According to Dezeen, 2026 is shaping up to be the year DIY electronics goes near-mainstream - and a new roundup of six open-source gadget designs makes a compelling case for why that's genuinely exciting.

What makes open-source gadgets different

The key word here is open-source. These aren't just kits you assemble and forget. Open-source designs mean the technical blueprints are freely available, so you can build the gadget, modify it, repair it, and make it work exactly the way you want. It's the opposite of the locked-down, proprietary tech world most of us live in - where a cracked screen means a trip to an authorised repair centre and a firmware update can quietly remove features you relied on.

There's also something genuinely satisfying about owning a device you understand from the inside out. That feeling is part of what's driving this movement.

Gorpcore meets GPS

The designs highlighted by Dezeen span a surprisingly wide range of everyday needs. One of the standouts is a navigation tool aimed squarely at the outdoor and gorpcore crowd - the kind of people who hike, camp, and have a healthy distrust of cloud-dependent smartphone apps. A purpose-built device that works offline and can be repaired or upgraded in the field? That's not just cool, it's practical.

A blender that works with jars you already own

Then there's the blender designed to work with standard household jars rather than proprietary containers. It sounds like a small thing, but it speaks to a broader philosophy - building tools that fit into your actual life rather than demanding you buy into an ecosystem of matching accessories.
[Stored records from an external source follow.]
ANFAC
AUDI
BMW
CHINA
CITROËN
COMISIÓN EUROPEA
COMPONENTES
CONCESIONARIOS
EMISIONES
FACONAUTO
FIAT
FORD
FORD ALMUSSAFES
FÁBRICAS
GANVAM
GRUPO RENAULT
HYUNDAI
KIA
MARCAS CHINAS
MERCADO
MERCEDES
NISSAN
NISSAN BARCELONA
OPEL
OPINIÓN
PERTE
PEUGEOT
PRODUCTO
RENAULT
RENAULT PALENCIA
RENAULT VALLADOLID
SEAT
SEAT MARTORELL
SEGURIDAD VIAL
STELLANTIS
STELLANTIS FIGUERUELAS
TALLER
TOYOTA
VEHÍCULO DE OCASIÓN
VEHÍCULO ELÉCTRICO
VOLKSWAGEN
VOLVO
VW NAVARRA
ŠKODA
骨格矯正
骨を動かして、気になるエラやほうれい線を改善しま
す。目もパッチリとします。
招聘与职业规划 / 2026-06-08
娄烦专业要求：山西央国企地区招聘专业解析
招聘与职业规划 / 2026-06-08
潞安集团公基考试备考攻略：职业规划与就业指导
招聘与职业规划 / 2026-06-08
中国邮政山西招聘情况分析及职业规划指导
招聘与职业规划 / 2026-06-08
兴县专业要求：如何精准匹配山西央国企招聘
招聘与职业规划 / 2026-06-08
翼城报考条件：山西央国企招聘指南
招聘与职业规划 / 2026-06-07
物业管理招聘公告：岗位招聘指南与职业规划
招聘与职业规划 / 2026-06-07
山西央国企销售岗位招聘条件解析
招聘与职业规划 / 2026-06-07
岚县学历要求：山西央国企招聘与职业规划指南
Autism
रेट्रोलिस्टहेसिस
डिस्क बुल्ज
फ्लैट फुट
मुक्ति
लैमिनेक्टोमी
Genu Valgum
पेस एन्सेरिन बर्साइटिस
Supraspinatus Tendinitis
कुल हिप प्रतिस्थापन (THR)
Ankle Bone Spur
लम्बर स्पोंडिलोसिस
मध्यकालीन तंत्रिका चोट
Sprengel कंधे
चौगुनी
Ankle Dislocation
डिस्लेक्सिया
Why this matters right now

The timing of this trend isn't accidental. There's a real cultural undercurrent here - a mix of tech fatigue, environmental awareness, and yes, a little doomerism-tinged prepping energy - that's making people reconsider their relationship with the objects around them. When you build something yourself, you understand it. When you understand it, you can fix it. When you can fix it, you don't have to replace it.

That's a pretty compelling argument for picking up a soldering iron.

You don't have to be an engineer to find this world interesting - just curious. And if 2026 really is the year DIY goes mainstream, now is a great time to start paying attention.